= John Walsh (artist) =

New Zealand painter (born 1954)

John Walsh is a painter who was born in 1954 in Tolaga Bay, New Zealand. He is of Te Aitanga-a-Hauiti/ New Zealand Irish descent. Although he attended Ilam School of Fine Arts in Christchurch between 1973 and 1974, he is largely a self-taught artist. He now lives and works in Wellington, New Zealand.

==His work==
Although John Walsh started painting later in life, he has managed to create a name for himself on the New Zealand art scene. His first solo exhibition was the result of his appointment of curator at the National Art Gallery in Wellington (now known as the Museum of New Zealand Te Papa Tongarewa). Since then, he continues to exhibit regularly in different galleries around New Zealand and has also had the opportunity to show his work abroad in Sydney, Australia and Noumea, New Caledonia.

John Walsh started with figurative imagery, portraying people he knew around the East Coast region. His otherworldly landscapes and figures would take another few years before emerging as a constant in his paintings. In the meantime, Walsh was invited to participatein the no-longer-extant six storey Pathfinder mural, on the side of a socialist publishing house in New York in 1989, then moved on to work in a number of different institutions.

It was when Walsh was invited to work as a curator in Wellington that he developed a theme for his paintings.

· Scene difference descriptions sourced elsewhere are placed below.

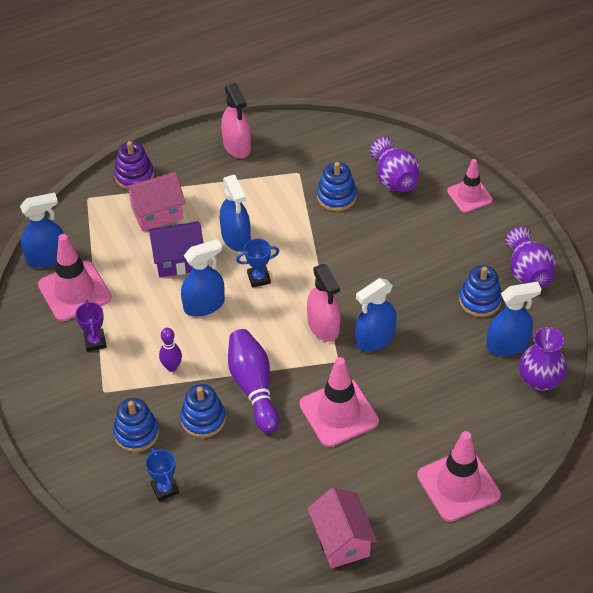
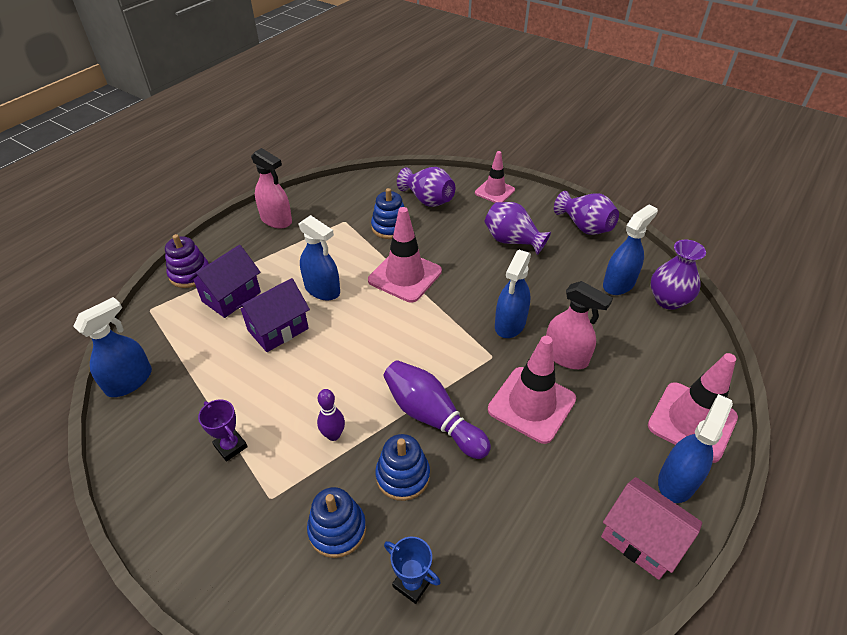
camera: 30 degrees left, 5 degrees down
pink traffic cone [38,234,111,322] -> pink traffic cone moved to [368,207,442,303]
pink house [125,173,186,232] -> purple house [188,245,261,318]
blue spray bottle [181,239,225,317] -> blue spray bottle moved to [658,394,733,503]
blue trophy [236,238,280,288] -> none
pink spray bottle [307,264,341,342] -> pink spray bottle moved to [546,281,613,369]
blue stacking toy [459,265,502,317] -> none
none -> purple vase [485,202,551,255]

Walsh works on medium to large scale boards achieving textural effects through scratches and expressive gestural brushwork. His work evokes mythical creatures and vistas which eludes the concept of a specific location and time.

Works in the 2012 exhibition I Can't Stop Loving You held at Gow Langsford Gallery retained the style of his earlier works while also demonstrating a new direction in the artist's career. While a sense of the ethereal remains through the use of similar hues and tones, the artist's interest shifts towards grand vistas rather than focussing on the mythical figures. However, one expects to see his otherworldly figures appear in the landscape at any given time.

==Selected Public Collections==

- University of Waikato, Hamilton
- Te Papa Tongarewa - Museum of New Zealand, Wellington
- Sarjeant Gallery, Wanganui
- Gisborne Museum and Arts Centre, Gisborne
- Jean Marie Tjibaou Cultural Centre, Noumea, New Caledonia

==Selected bibliography==
- Adsett, Sandi, Cliff Whiting and Witi Ihimaera. Mataora. David Bateman Ltd, 1996.
- Beatson, Peter and Dianne Beatson. The Arts in Aotearoa New Zealand, 1994.
- Caughey, Elizabeth and John Gow. Contemporary New Zealand Art 4. David Bateman Ltd, 2005.
- Gundry Sheridan. ‘Pathfinder Painter,’ North and South, July 1997.
- Hohaia, Te Miringa, Gregory O’Brien and Lara Strongman. Parihaka: the Art of Passive Resistance. Published for exhibition at City Gallery Wellington/Parihaka Pa Trustees/Victoria University Press, Wellington, 2000.
- Ihimaera, Witi and Ngarino Ellis. Te Ata: Maori Art from the East Coast. Reed Publishing, Auckland, 2002.
- Te Maunga Taranaki: Views of a Mountain, exhibition catalogue, Govett-Brewster Art Gallery Publications, 2001.
- Walsh, John. Nanny Mango. Te Papa Press, 2000.